> WHAT IS BEING ASKED: Copy the text of the records below line for line, with no changes. Do not include the pictures.
Start of ENTRIES SHOWN
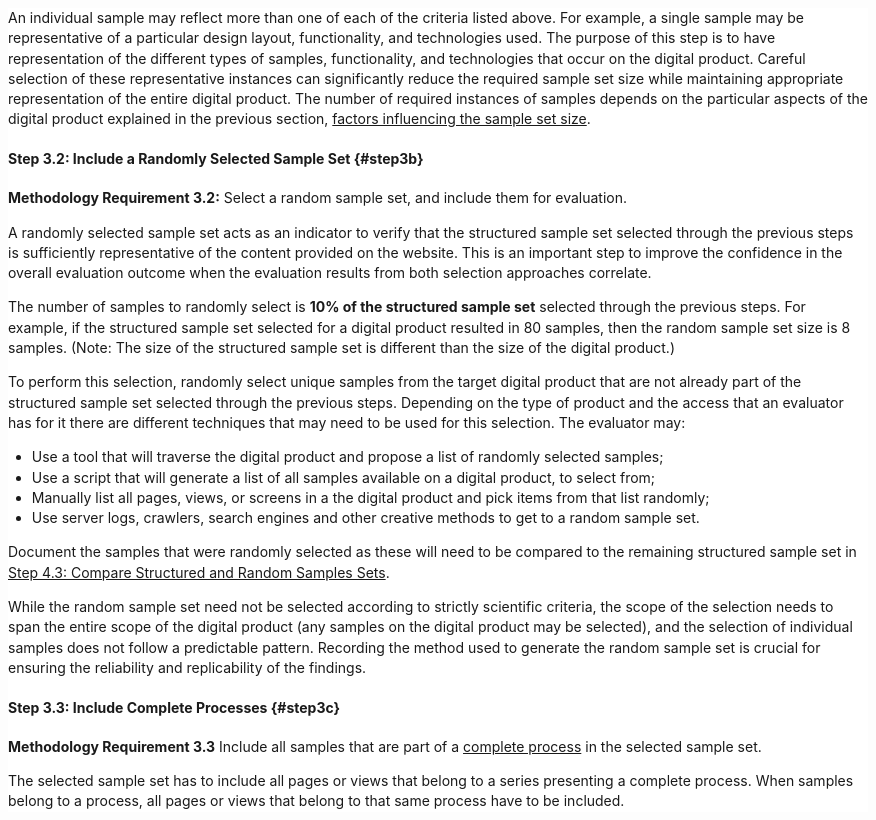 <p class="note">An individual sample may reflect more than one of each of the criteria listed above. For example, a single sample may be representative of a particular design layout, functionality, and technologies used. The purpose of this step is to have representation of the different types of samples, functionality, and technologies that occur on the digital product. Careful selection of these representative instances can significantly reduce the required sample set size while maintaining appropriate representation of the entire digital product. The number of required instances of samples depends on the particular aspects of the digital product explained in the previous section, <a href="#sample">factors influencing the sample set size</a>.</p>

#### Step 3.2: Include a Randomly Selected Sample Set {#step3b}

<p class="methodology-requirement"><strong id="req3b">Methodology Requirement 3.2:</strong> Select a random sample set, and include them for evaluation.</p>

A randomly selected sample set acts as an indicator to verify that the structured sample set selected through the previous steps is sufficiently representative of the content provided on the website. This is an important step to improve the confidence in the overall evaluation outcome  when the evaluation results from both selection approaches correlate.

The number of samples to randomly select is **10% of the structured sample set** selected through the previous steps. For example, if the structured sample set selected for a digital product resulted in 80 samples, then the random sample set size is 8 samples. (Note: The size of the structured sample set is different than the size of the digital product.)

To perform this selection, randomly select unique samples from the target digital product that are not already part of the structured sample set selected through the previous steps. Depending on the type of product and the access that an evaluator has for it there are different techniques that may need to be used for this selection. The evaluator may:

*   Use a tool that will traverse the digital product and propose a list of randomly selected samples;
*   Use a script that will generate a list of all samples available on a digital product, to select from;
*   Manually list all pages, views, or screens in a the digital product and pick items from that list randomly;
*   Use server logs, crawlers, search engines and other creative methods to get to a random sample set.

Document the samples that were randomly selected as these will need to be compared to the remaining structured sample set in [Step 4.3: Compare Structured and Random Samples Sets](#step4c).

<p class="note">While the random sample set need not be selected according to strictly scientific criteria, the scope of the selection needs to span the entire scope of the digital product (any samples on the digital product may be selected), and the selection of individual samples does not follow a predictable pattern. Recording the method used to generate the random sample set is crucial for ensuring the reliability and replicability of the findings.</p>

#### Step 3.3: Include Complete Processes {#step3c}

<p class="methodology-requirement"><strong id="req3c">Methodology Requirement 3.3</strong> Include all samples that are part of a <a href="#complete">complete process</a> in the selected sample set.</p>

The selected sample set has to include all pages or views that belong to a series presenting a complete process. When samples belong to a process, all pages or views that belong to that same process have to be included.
End of ENTRIES SHOWN
> SOLVED EXERCISE:
 <p class="note">An individual sample may reflect more than one of each of the criteria listed above. For example, a single sample may be representative of a particular design layout, functionality, and technologies used. The purpose of this step is to have representation of the different types of samples, functionality, and technologies that occur on the digital product. Careful selection of these representative instances can significantly reduce the required sample set size while maintaining appropriate representation of the entire digital product. The number of required instances of samples depends on the particular aspects of the digital product explained in the previous section, <a href="#sample">factors influencing the sample set size</a>.</p>

#### Step 3.2: Include a Randomly Selected Sample Set {#step3b}

<p class="methodology-requirement"><strong id="req3b">Methodology Requirement 3.2:</strong> Select a random sample set, and include them for evaluation.</p>

A randomly selected sample set acts as an indicator to verify that the structured sample set selected through the previous steps is sufficiently representative of the content provided on the website. This is an important step to improve the confidence in the overall evaluation outcome  when the evaluation results from both selection approaches correlate.

The number of samples to randomly select is **10% of the structured sample set** selected through the previous steps. For example, if the structured sample set selected for a digital product resulted in 80 samples, then the random sample set size is 8 samples. (Note: The size of the structured sample set is different than the size of the digital product.)

To perform this selection, randomly select unique samples from the target digital product that are not already part of the structured sample set selected through the previous steps. Depending on the type of product and the access that an evaluator has for it there are different techniques that may need to be used for this selection. The evaluator may:

*   Use a tool that will traverse the digital product and propose a list of randomly selected samples;
*   Use a script that will generate a list of all samples available on a digital product, to select from;
*   Manually list all pages, views, or screens in a the digital product and pick items from that list randomly;
*   Use server logs, crawlers, search engines and other creative methods to get to a random sample set.

Document the samples that were randomly selected as these will need to be compared to the remaining structured sample set in [Step 4.3: Compare Structured and Random Samples Sets](#step4c).

<p class="note">While the random sample set need not be selected according to strictly scientific criteria, the scope of the selection needs to span the entire scope of the digital product (any samples on the digital product may be selected), and the selection of individual samples does not follow a predictable pattern. Recording the method used to generate the random sample set is crucial for ensuring the reliability and replicability of the findings.</p>

#### Step 3.3: Include Complete Processes {#step3c}

<p class="methodology-requirement"><strong id="req3c">Methodology Requirement 3.3</strong> Include all samples that are part of a <a href="#complete">complete process</a> in the selected sample set.</p>

The selected sample set has to include all pages or views that belong to a series presenting a complete process. When samples belong to a process, all pages or views that belong to that same process have to be included.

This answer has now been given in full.